Grab “Blue Moon” because the wordless vocal hook (first appearing at the 0:50 mark) is the album’s most indelible melody and because the minute-long coda is Morning Phase at its most colorful, finally achieving the promise from the colorful cover and title. Spin “Unforgiven” because I quite like the lone drum sound that’s tossed out, punctuating each chorused couplet, and the song (/album) could have used more of those bright ideas and spin “Say Goodbye” for its banjo. Though I’ll never understand the emotional appeal of Sea Change, these are the songs that remind me of that album’s ambitions, you remember, like the Gainsbourg-esque “Paper Tiger,” the crescendoing conclusion of “Lonesome Tears,” the sounds-like-its-title-ness of “Sunday Sun,” etc. And I guess you might as well spin “Morning” while you’re at it because the way Beck emotes the hook (“It’s morning”) is quite effective and it makes up for the inexplicable length of the track (5 minutes?!) and the fact that it otherwise sounds exactly like “The Golden Age” (acoustic guitar + piano + glockenspiels).
The rest of the album? Like Sea Change, there are a few missteps. Though the choruses of “Don’t Let It Go” have one of the better melodies on the album, its arrangement is a little too cluttered for its own good, so no points for that. Worse than his approximating Nick Drake in Sea Change’s “Round the Bend” is his plagiarism of “The Sounds of Silence” in both the melody and the harmonies on “Turn Away.” The supposed centerpiece, “Wave,” with a string arrangement courtesy of Beck’s dad, is absolute shit and when Beck repeats “Isolation” over the “Pyramid Song”-like bombast around him (I really think the only band that can do Radiohead-like bombast as well as Radiohead is, well, Radiohead), it makes me genuinely wonder if the guy’s ever been depressed because depression doesn’t sound like that. Actually, this song sounds like a parody of people who are genuinely depressed. And question: does his lyrics on this album, which are all rhymes for rhyming’s sake, do anything for anyone?
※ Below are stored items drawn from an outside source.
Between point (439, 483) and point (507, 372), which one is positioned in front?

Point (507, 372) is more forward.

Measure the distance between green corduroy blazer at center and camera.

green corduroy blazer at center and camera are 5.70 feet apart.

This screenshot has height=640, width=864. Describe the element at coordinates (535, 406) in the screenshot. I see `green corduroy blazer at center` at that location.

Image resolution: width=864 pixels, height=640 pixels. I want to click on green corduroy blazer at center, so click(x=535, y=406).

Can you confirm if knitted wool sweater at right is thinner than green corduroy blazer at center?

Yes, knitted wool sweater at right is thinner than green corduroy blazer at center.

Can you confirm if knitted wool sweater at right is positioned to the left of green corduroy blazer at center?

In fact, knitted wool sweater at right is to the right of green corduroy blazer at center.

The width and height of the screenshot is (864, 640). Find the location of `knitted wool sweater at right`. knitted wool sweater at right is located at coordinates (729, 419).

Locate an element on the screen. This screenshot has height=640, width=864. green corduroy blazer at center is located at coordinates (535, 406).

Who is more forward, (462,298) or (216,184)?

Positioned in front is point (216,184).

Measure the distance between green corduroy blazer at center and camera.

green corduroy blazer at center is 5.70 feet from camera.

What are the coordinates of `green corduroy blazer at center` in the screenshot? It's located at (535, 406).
Beck’s previous three albums, Guero, The Information and Modern Guilt, weren’t perfect but they could teach Morning Phase a lesson that you don’t need to slow and soft to channel an emotion, you can do so while rocking out as well – recall “Think I’m In Love” and “Chemtrails.” If you want a folk album to put on while hugging your knees in the shower and wondering when it’ll get better, February gave you plenty of other options, like Marissa Nadler’s July and Sun Kil Moon’s Benji, both of which offered better lyrics and better arrangements. All I have left to say about this piece of shit is that an interviewer at nprmusic told Beck that, regarding “Wave,” “You actually sound like God. It has a lot of power” and I almost choked on my almond croissant. Are you fucking kidding me?